= Out of School Care and Recreation =

Aspect of childcare

The field of Out of School Care and Recreation provides forms of childcare to children whose school days do not coincide with the working hours of their parents or guardians: before/after school and/or during school holidays. Often based in or near schools, it provides supervision and recreational/educational facilities. In Australia, these programs are commonly known as "OOSH", while in New Zealand they are commonly known as "OSCAR" .

Most programs have a community base; some operate as private profit-making ventures.

Out of School Hours Care programs are seen as vehicles for promoting healthy child development by engaging children in physical and creative activities and by linking children with other community organisations and clubs. However, the important role of these programs is the development of children's life skills, the provision of play opportunities and supporting children to engage within their community.

== OSCAR Care definition ==
OSCAR Care stands for Out of School Care and Recreation. It is often called After School Care. This definition is most commonly used in New Zealand for the sector of the childcare industry that caters for children aged 5 to 13 years of age. Predominately this type of childcare is delivered before school hours, after school hours or during school holiday breaks. OSCAR services are not delivered by government departments, but rather individuals (sole traders), companies, non-profit groups (such as churches) and school-owned operations.

== Establishment ==
Many OSCAR services are established due to community demand. Many services seek certification as an approved provider of OSCAR services from Child Youth and Family (CYF), the government department tasked with developing, maintaining and enforcing standards in the OSCAR industry.
Funding for OSCAR services or programs comes from three main sources; parent cash fees paid to the provider, Work & Income subsidies (the government social welfare department) and large grants from the Ministry of Social Development (MSD).
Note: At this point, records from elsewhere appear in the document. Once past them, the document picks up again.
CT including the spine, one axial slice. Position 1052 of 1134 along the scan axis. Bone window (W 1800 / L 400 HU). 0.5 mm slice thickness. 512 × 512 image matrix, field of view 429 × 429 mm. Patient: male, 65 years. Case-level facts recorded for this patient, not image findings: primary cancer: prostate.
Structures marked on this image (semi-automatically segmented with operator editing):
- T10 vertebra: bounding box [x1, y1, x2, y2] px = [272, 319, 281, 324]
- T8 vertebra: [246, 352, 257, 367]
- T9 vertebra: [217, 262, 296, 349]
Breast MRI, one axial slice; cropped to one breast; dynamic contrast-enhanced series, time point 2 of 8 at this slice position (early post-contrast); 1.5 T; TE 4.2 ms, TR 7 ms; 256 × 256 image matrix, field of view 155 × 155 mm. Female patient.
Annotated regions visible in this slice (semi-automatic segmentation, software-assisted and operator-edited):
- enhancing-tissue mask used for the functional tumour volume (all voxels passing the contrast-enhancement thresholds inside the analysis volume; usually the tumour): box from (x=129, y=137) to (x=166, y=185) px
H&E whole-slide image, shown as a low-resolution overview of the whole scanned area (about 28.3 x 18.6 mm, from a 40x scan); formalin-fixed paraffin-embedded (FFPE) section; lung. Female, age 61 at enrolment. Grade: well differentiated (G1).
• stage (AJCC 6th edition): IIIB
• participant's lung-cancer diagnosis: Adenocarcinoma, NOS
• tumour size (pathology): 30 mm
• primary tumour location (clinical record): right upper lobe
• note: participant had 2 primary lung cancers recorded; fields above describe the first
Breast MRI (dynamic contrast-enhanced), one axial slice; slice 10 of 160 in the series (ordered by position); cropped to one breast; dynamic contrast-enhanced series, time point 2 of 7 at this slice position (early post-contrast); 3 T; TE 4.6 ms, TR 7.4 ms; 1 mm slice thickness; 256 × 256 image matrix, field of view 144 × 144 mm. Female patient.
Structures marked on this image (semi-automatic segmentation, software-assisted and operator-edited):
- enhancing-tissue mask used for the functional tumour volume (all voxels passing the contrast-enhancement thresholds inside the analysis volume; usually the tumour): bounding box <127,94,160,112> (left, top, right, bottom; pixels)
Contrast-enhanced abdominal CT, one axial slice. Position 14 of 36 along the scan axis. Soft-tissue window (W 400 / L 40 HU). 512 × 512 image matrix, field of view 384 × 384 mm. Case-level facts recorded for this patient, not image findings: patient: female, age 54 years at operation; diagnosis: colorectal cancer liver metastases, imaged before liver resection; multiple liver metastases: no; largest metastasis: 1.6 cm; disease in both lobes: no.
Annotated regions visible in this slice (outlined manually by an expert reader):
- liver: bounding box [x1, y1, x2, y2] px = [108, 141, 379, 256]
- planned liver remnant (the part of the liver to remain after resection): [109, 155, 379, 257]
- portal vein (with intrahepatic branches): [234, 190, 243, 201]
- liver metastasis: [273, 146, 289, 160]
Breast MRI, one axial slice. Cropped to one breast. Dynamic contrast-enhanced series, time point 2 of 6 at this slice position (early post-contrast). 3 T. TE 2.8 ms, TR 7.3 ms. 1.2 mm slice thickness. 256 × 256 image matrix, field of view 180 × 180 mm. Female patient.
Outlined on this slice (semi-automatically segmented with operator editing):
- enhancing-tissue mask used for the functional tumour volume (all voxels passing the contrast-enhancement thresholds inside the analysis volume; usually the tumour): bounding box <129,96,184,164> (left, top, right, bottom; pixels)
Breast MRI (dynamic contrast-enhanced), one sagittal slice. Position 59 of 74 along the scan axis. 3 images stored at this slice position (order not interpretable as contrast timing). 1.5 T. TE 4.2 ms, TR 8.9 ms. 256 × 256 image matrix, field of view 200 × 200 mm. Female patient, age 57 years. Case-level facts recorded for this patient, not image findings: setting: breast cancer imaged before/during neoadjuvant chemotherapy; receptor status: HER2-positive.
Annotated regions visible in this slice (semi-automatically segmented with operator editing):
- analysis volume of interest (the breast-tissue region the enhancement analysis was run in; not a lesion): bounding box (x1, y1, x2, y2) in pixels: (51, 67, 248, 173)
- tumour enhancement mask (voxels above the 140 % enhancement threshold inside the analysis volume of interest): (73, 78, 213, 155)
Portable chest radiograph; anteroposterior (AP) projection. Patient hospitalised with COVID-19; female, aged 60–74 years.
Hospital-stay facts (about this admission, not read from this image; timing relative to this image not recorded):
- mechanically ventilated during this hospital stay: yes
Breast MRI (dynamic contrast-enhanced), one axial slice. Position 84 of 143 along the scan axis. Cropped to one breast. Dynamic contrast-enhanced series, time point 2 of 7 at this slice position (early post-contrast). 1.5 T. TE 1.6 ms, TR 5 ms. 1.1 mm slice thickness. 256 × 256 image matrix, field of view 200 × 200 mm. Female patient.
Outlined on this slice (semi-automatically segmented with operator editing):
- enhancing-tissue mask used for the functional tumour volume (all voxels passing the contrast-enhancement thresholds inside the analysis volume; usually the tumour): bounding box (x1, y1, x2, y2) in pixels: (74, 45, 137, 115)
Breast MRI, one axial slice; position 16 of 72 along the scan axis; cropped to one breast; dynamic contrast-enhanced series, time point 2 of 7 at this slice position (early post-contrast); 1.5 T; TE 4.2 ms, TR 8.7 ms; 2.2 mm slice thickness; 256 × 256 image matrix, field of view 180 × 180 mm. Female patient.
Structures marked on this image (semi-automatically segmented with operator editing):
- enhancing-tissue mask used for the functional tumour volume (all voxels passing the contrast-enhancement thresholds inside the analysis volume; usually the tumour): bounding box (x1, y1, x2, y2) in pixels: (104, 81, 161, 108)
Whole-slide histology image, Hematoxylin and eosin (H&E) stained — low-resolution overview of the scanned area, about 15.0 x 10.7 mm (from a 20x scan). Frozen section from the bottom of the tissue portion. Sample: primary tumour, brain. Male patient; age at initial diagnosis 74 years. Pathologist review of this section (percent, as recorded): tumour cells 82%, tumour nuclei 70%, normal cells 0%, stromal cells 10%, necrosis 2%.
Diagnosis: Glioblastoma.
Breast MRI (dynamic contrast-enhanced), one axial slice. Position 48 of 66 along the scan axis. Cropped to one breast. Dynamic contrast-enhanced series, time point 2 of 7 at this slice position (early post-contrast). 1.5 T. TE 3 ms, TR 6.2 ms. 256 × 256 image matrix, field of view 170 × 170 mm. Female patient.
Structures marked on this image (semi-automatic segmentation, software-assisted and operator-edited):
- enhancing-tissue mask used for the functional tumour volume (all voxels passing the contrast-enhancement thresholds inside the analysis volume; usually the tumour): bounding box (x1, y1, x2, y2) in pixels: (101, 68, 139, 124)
== CYF Standards for Approved OSCAR Programs ==
CYF consulted with OSCAR service providers, and other interested stakeholders, to develop the 11 standards (or rather standard 'areas') by which an OSCAR service is approved. Suitable policies and procedures must be in place to account for: Program environment, Program operation, Health and Safety, Child Protection, Supervision, Emergencies, Staff, Buildings and Facilities, Recordkeeping, Finance, and Camps (if delivered during holidays, though this often covers 24 hours or overnight, including sleeping arrangements).

== Recreation focus ==
This sector does not provide education or curriculum delivery as OSCAR care is a recreation based service, by definition and by delivery.

The OSCAR industry has a national body, the OSCAR Foundation. By contractual agreement, the OSCAR Foundation provides monitoring of the industry by providing advisers in some regions, delivering a yearly conference and ensuring government funded programmes are being delivered by yearly visits.

With CYF approval, programmes can offer parents discounted fees and may apply for yearly assistance funding from the MSD.

== Support and quality control ==
In the two large regions of Canterbury and Auckland, local networks of OSCAR service providers have secured an agreement to receive funding directly, thus being able to employ their own OSCAR advisers. Regional networks (OSCN in Auckland and The Christchurch OSCAR Network in Canterbury) the advisers report on service delivery to the OSCAR Foundation.

The OSCAR Foundation, formally the national body went into liquidation in May 2012.